■ To do
a: Will you set down, word for word, everything in the San Bruno Elfin passage from "Spending many hours" down to "about a week!"?
b: Can you resume the San Bruno Elfin passage, picking up after its last sentence?

■ Source document
____

Spending many hours crouched on all fours, face close to the ground, and gently examining every leaf of a tiny succulent ground cover was worth it for this amazing creature! Every other year the Natural Resource Management team does a survey of San Bruno Elfin, Callophrys mossii bayensis, an endangered species on San Bruno Mountain. Their larva, or caterpillars, feed on Sedum spathulifolium, an attractive native succulent that grows on rocky outcrops at San Bruno. The caterpillars range in color from brilliant red, to bright orange, to soft yellow with sunny chevron patterns. We look for these bright larva, reminiscent of small chubby gummy worms, in May. After that, they create their mysterious pupa, which are dormant the rest of the year until early spring. The rich brown-red adult butterflies then emerge in early spring, and only live and fly for about a week!

____

■ Listed records
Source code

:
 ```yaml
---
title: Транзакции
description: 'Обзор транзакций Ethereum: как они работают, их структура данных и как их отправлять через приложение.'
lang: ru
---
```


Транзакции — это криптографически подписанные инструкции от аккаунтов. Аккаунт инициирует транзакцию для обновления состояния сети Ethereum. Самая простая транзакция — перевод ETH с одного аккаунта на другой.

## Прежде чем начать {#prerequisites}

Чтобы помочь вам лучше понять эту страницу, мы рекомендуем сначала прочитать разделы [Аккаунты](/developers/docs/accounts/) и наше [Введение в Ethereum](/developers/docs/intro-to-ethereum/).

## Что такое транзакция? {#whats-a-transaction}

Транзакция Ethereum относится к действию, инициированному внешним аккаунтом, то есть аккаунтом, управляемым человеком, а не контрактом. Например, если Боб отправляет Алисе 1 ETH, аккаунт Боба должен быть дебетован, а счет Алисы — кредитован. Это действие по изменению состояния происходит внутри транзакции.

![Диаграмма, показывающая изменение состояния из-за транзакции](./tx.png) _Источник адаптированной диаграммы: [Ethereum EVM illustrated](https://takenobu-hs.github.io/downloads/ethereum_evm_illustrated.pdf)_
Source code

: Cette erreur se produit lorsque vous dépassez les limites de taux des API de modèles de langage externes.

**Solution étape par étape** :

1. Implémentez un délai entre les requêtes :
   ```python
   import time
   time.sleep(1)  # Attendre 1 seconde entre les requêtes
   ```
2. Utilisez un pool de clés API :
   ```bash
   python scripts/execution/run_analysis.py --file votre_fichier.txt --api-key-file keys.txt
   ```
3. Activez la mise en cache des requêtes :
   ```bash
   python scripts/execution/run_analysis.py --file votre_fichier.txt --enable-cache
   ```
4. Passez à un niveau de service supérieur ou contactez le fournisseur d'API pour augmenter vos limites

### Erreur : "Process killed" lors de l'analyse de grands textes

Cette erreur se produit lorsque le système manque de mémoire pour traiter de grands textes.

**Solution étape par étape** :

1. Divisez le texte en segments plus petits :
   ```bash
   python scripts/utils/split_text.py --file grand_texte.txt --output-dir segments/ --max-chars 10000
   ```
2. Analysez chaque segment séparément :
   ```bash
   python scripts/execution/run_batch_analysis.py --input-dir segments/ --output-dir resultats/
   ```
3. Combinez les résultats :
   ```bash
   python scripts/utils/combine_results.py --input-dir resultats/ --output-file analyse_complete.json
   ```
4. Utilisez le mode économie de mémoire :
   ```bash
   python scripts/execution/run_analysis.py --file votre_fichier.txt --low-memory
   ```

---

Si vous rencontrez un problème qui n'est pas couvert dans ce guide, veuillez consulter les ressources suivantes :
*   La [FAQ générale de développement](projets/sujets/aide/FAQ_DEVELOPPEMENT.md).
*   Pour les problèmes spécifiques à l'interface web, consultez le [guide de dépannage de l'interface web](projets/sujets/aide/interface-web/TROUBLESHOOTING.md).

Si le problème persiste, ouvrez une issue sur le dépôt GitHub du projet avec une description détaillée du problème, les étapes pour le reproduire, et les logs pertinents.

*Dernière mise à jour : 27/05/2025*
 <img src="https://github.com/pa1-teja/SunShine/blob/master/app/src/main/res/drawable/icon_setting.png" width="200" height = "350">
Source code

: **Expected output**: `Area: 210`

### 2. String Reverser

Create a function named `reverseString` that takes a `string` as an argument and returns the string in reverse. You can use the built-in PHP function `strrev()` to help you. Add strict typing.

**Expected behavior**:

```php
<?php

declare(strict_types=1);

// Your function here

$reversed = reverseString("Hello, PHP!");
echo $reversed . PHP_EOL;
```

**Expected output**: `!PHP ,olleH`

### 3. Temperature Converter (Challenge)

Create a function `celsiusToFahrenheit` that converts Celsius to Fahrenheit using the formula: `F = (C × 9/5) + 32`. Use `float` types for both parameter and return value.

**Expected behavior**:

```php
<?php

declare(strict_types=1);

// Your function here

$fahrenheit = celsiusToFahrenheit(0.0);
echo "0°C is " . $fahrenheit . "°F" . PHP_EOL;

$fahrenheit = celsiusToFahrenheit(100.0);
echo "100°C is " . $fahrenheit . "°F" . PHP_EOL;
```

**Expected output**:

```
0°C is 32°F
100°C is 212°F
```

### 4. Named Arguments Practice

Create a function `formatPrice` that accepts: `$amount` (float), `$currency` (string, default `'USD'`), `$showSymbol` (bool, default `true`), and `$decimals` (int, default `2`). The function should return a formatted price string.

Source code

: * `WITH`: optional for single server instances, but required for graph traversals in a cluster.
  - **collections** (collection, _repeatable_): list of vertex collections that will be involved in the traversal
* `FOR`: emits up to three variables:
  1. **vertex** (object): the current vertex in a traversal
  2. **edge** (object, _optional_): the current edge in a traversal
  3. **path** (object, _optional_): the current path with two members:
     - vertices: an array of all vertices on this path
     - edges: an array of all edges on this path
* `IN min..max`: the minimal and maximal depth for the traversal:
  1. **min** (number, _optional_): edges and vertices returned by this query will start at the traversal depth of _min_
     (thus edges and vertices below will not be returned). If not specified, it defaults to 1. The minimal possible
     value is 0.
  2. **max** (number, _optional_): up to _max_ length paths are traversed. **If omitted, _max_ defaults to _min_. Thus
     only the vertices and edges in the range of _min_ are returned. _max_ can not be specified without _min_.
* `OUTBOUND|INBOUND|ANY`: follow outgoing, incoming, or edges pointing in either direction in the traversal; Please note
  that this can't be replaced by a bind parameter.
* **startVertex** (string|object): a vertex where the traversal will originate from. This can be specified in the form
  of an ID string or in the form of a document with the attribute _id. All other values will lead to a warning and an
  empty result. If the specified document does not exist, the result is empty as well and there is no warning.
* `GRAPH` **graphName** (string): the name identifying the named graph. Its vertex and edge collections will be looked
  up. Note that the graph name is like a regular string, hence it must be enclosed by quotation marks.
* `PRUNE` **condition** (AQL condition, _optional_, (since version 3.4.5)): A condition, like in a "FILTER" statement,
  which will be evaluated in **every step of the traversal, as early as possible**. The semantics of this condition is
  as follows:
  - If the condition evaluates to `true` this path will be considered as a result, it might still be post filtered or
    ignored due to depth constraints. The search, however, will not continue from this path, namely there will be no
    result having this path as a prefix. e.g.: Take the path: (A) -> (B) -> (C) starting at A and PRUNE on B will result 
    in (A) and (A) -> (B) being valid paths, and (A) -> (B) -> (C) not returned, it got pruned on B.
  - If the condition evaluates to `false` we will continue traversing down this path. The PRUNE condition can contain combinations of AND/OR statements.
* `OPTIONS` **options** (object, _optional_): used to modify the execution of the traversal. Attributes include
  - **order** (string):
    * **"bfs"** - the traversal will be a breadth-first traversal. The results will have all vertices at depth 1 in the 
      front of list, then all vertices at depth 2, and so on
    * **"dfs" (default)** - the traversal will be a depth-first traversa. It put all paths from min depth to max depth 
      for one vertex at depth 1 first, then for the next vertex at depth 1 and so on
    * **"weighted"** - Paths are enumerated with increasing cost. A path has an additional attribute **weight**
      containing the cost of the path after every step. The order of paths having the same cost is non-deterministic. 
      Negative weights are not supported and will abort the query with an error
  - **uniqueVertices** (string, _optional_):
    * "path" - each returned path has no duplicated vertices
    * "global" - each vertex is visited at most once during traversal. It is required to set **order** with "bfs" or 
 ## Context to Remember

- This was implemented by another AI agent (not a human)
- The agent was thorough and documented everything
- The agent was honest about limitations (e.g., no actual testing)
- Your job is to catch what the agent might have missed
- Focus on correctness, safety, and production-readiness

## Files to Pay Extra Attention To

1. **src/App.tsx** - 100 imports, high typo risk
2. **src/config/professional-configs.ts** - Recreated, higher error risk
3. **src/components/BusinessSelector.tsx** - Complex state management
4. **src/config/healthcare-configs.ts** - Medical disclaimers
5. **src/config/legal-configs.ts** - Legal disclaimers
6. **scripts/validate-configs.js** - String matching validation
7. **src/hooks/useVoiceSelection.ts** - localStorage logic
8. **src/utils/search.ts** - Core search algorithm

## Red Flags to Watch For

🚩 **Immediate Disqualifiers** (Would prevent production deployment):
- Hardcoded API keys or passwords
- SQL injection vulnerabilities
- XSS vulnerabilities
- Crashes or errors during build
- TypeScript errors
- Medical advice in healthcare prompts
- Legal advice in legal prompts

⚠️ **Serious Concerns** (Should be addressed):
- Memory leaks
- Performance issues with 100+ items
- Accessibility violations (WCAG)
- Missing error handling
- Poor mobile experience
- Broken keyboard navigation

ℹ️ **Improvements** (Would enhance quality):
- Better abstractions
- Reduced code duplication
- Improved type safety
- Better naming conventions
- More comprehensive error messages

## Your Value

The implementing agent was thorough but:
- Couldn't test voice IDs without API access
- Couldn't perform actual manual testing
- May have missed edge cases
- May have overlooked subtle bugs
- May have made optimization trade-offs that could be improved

____

■ Responses by task
a:
Spending many hours crouched on all fours, face close to the ground, and gently examining every leaf of a tiny succulent ground cover was worth it for this amazing creature! Every other year the Natural Resource Management team does a survey of San Bruno Elfin, Callophrys mossii bayensis, an endangered species on San Bruno Mountain. Their larva, or caterpillars, feed on Sedum spathulifolium, an attractive native succulent that grows on rocky outcrops at San Bruno. The caterpillars range in color from brilliant red, to bright orange, to soft yellow with sunny chevron patterns. We look for these bright larva, reminiscent of small chubby gummy worms, in May. After that, they create their mysterious pupa, which are dormant the rest of the year until early spring. The rich brown-red adult butterflies then emerge in early spring, and only live and fly for about a week!

b:
We survey the population of San Bruno Elfins by returning to the same designated 25-foot plots year after year to comb through all the sedum growing within that circle. We checked the plots three times over the course of May, counting each little larva that we saw. This gives us an idea of how the population is doing, and how we can further support this species surviving and thriving. The larva particularly enjoy munching on the newly emerged flowers of the Sedum, and damaged flowers as well as frass (caterpillar poop) are a sign the larva may be tucked nearby.
An aspect that we found quite interesting was the mutualistic interaction between the larva and ants. The ants are attracted to an excretion the larva produce known as honeydew. The ants swarm the dorsal gland region on the larva to “drink” the liquid. In return for the honeydew, ants act as a body guard for the defenseless larva, protecting them from predators and parasites. Larva are considered prey to a large array of insect-eaters; ants, on the other hand, can taste bitter when eaten, so they act like a shield.
It’s a delight to find a healthy, vibrant San Bruno Elfin larva chewing away on a beautiful sedum blossom! You can help care for this special and sensitive species by staying on paths at San Bruno Mountain, and avoiding stepping on Sedum. We are so lucky to have such rich biodiversity in our parks!